WHAT IS NEEDED: Omit all pictures and transcribe only the lines in the entries below that run from the line with "для устойчивого развития" through the line with "RACCOGLIAMO I SEMI".

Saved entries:
§
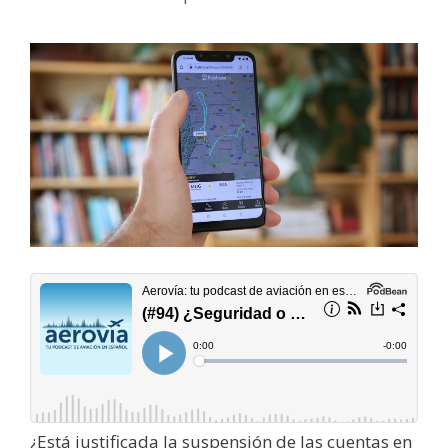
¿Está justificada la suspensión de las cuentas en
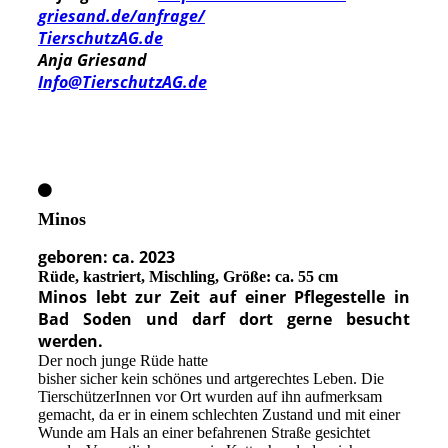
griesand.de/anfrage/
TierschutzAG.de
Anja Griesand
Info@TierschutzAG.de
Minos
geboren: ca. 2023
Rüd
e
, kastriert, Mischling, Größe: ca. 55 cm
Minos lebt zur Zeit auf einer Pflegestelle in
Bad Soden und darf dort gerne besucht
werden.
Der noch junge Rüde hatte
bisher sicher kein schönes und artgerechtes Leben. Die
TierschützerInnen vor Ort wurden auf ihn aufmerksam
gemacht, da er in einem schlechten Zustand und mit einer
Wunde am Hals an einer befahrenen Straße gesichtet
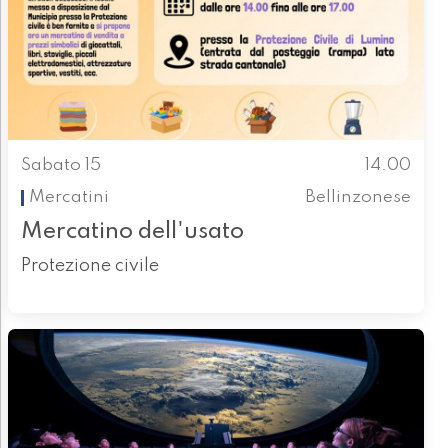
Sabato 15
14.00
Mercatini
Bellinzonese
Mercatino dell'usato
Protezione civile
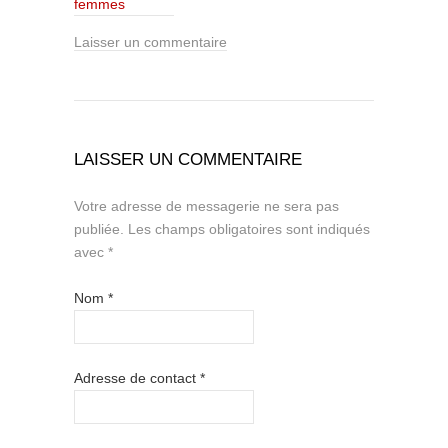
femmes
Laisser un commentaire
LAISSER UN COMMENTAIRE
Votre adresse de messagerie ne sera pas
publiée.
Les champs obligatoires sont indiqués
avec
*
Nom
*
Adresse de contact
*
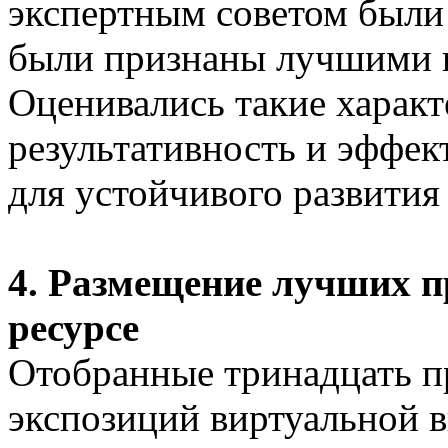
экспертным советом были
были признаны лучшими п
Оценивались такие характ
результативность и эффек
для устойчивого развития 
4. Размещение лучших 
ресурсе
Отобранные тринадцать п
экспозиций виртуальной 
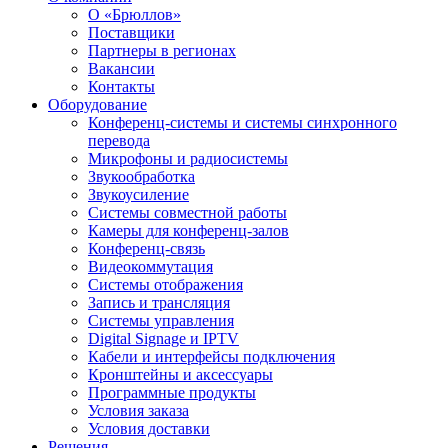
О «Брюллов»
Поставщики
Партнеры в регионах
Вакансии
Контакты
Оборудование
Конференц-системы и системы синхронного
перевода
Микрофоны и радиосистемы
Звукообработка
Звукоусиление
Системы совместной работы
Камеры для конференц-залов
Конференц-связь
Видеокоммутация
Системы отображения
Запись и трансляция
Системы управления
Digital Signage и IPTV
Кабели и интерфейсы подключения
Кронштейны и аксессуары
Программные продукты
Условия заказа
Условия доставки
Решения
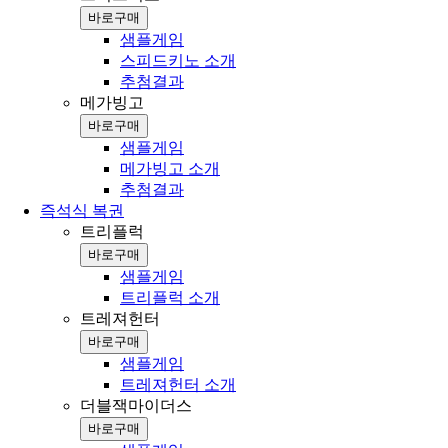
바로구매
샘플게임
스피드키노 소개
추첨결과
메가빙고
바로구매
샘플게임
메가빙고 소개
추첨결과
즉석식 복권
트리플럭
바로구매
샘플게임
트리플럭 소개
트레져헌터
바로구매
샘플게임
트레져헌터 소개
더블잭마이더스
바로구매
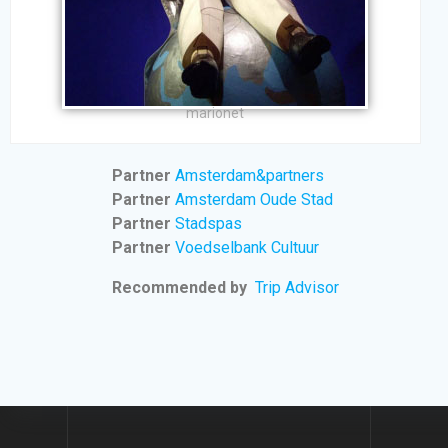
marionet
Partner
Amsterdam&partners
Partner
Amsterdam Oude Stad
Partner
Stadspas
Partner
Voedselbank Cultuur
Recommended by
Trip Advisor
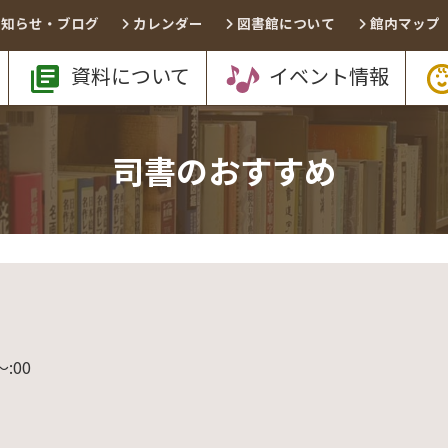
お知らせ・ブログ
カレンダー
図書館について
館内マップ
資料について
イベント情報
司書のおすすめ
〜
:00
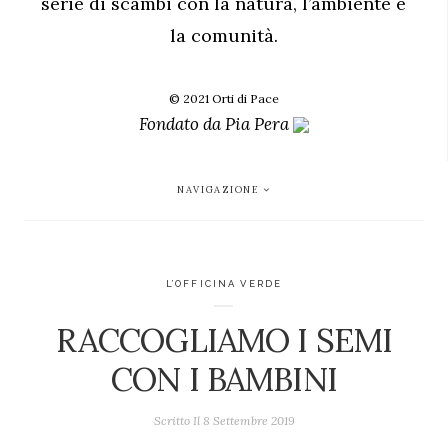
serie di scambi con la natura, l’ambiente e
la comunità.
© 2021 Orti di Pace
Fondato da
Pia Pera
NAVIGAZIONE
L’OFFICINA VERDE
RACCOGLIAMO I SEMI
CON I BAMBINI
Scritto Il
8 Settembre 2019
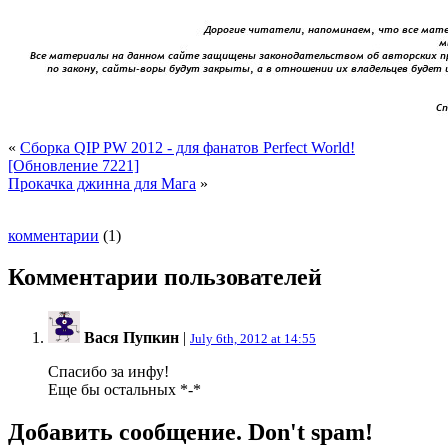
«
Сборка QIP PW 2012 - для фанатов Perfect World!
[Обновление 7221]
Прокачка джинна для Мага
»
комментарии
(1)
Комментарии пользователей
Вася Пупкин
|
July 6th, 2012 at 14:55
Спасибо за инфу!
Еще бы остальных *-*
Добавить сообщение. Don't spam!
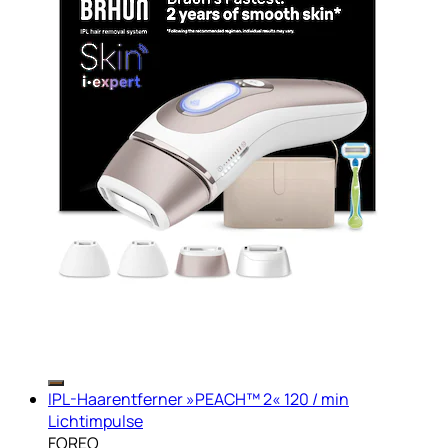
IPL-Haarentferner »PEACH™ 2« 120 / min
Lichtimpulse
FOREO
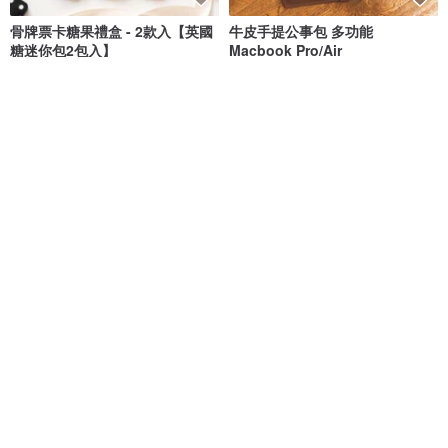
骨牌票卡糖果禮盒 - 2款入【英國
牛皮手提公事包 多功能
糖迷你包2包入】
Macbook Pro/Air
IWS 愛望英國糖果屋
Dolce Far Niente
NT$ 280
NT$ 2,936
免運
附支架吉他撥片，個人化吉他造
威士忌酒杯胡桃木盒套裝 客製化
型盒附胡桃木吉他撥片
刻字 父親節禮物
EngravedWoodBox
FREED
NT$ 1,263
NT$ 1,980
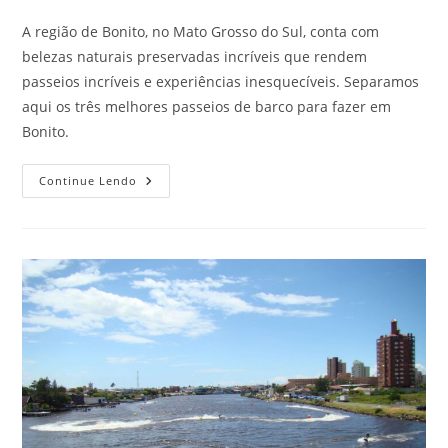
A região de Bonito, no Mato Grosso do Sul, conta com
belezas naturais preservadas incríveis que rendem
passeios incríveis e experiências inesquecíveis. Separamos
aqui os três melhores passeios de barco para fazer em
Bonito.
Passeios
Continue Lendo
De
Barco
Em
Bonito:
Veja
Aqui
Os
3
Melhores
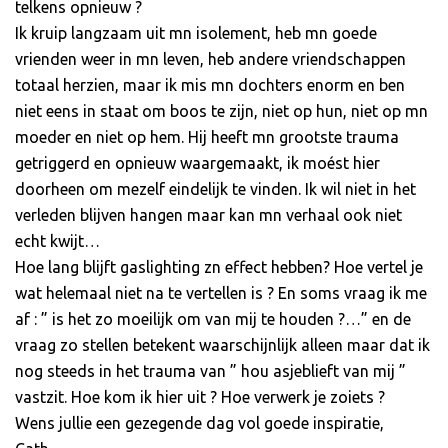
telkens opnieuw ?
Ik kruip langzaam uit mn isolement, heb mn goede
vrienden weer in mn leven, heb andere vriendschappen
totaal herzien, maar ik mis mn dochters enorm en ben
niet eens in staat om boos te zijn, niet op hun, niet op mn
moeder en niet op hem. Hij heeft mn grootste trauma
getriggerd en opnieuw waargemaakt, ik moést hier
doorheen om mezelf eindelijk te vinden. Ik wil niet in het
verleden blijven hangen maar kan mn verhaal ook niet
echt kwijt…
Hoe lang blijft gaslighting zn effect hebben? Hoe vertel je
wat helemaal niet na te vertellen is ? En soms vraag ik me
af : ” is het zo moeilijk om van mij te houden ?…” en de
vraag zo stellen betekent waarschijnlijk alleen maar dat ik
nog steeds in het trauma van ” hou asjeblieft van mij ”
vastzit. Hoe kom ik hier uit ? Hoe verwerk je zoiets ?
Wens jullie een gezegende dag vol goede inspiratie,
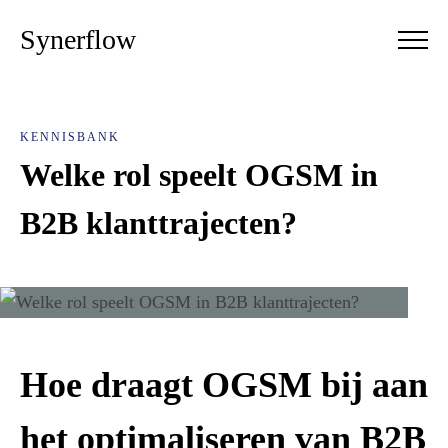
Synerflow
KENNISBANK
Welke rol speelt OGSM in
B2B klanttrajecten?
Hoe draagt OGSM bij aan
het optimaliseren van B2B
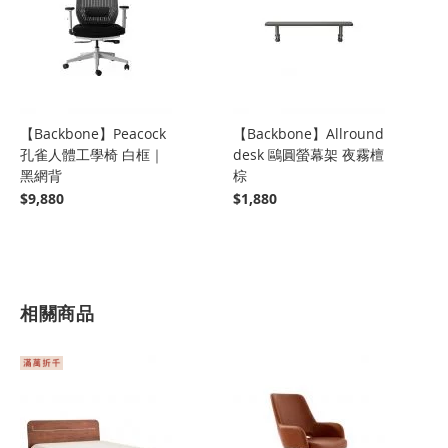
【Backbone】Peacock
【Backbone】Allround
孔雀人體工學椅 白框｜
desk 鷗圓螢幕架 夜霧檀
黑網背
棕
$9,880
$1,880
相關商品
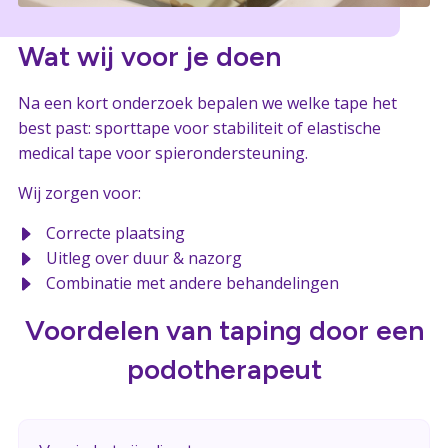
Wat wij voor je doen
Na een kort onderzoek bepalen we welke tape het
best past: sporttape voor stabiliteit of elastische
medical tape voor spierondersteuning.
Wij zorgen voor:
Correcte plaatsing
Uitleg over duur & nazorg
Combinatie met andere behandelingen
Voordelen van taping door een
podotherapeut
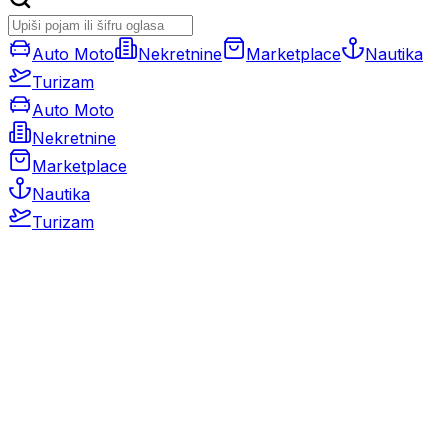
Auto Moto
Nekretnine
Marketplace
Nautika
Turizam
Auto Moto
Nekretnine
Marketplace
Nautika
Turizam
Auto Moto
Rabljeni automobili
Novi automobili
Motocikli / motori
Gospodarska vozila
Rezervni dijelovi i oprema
§
ANSWER BELOW:
для устойчивого развития 
4. Размещение лучших 
ресурсе
Отобранные тринадцать п
экспозиций виртуальной 
О «Брюллов»
Поставщики
Партнеры в регионах
Вакансии
Контакты
Оборудование
Конференц-системы и системы синхронного
перевода
Микрофоны и радиосистемы
Звукообработка
Звукоусиление
Системы совместной работы
Камеры для конференц-залов
Конференц-связь
Видеокоммутация
Системы отображения
Запись и трансляция
Системы управления
Digital Signage и IPTV
Кабели и интерфейсы подключения
Кронштейны и аксессуары
Программные продукты
Условия заказа
Условия доставки
Решения
바로구매
샘플게임
스피드키노 소개
추첨결과
메가빙고
바로구매
샘플게임
메가빙고 소개
추첨결과
즉석식 복권
트리플럭
바로구매
샘플게임
트리플럭 소개
트레져헌터
바로구매
샘플게임
트레져헌터 소개
더블잭마이더스
바로구매
marionet
Partner
Amsterdam&partners
Partner
Amsterdam Oude Stad
Partner
Stadspas
Partner
Voedselbank Cultuur
Recommended by
Trip Advisor
お知らせ・ブログ
カレンダー
図書館について
館内マップ
資料について
イベント情報
司書のおすすめ
〜
:00
serie di scambi con la natura, l’ambiente e
la comunità.
© 2021 Orti di Pace
Fondato da
Pia Pera
NAVIGAZIONE
L’OFFICINA VERDE
RACCOGLIAMO I SEMI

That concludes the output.